**Extract**
# # # #
Sorry it's so late. Kept forgetting and procrastinating. Yes, it was supposed to be me... but, I wasn't even participating during the class, because of APcalc in the corner of the room. But, I can at least explain the slides.

Slide 1, 2

Picture and the question.

Slide 3,4,5

Velocity is the change of distance over the change in time.

a. The average velocity, is the slope of the line, from the interval 0 to 4 of the given position function.

b. Velocity is zero when, the derivative of x(t) is equal to zero.

c. When the point is moving to the right (positive) meaning, the velocity is positive. (Derivative of x is positive)

d. Same thing as c, but moving left (negative)

e. When the derivative is equal to 3

f. Taking the derivative of the velocity function. Or the second derivative of the position function, called the acceleration function is equal to 3.

q. (Not sure why q, but okay) Draw what x(t) looks like. Red graph is the derivative of x(t)

Slide 6,7

The graph, and line test means, you are trying to find from the derivative, where there may be local minimums or maximums on the parent function.
# # # #
**Objectives**
1 – Reproduce the calculus slide notes from "Picture and the" to "given position function.", swapping "slope" for "gradient".
2 – In the calculus slide notes, which letters label the lettered parts? List every one.
3 – Continue the notes explaining the calculus slides from their last sentence.

**Dataset content**
# # # #
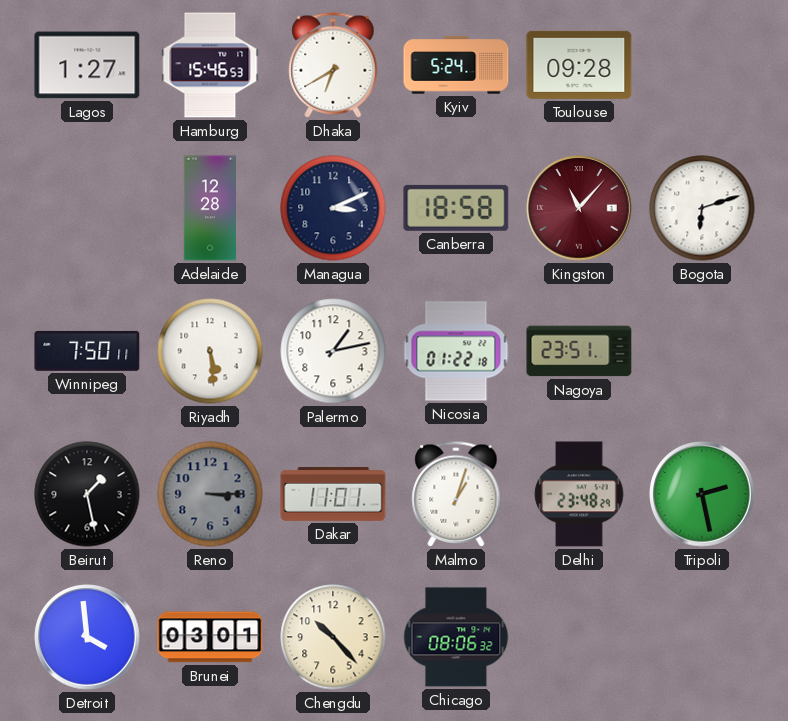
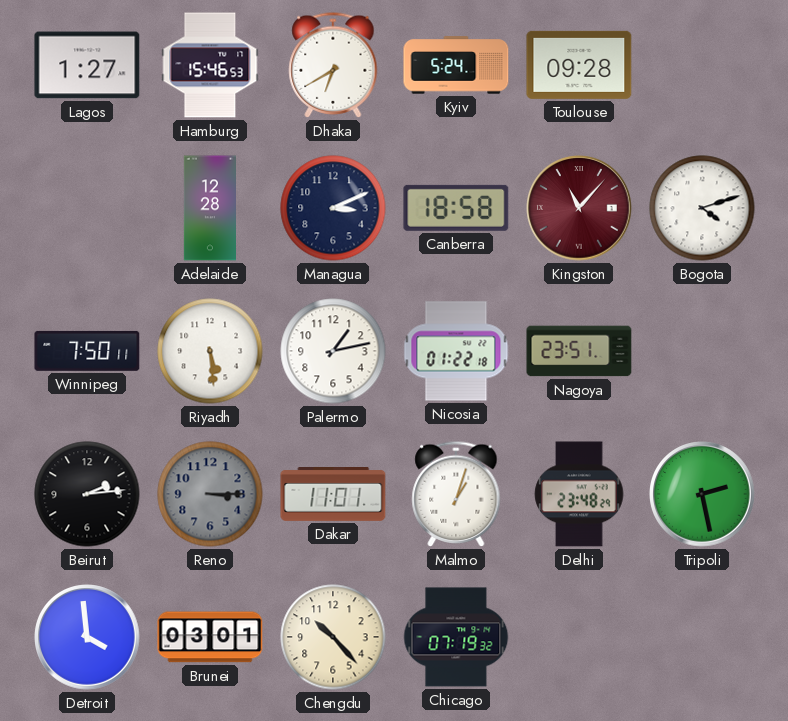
Bogota: 6:12 -> 4:12
Beirut: 1:28 -> 2:14
Chicago: 08:06 -> 07:19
# # # #
**Replies**
1 –
Picture and the question.

Slide 3,4,5

Velocity is the change of distance over the change in time.

a. The average velocity, is the gradient of the line, from the interval 0 to 4 of the given position function.

2 – a, b, c, d, e, f, q

3 –
So, when the derivative has values that crosses the x axis(zero) there is a local maximum or minimum. To determine whether it is a maximum or a minimum, on the left side of the zero, if it is a positive value then crosses the x-axis and then is negative, it is a local maximum. Vice versa, it is a local minimum.

Slide 8

The extreme value theorem, says, on a differentiated function, within a closed interval, there exists a maximum and minimum value on the parent function.

Slide 9 and 10 practice what we just learned.

That's it for that scribe. I'm onto Thursday's scribe now. Ciao.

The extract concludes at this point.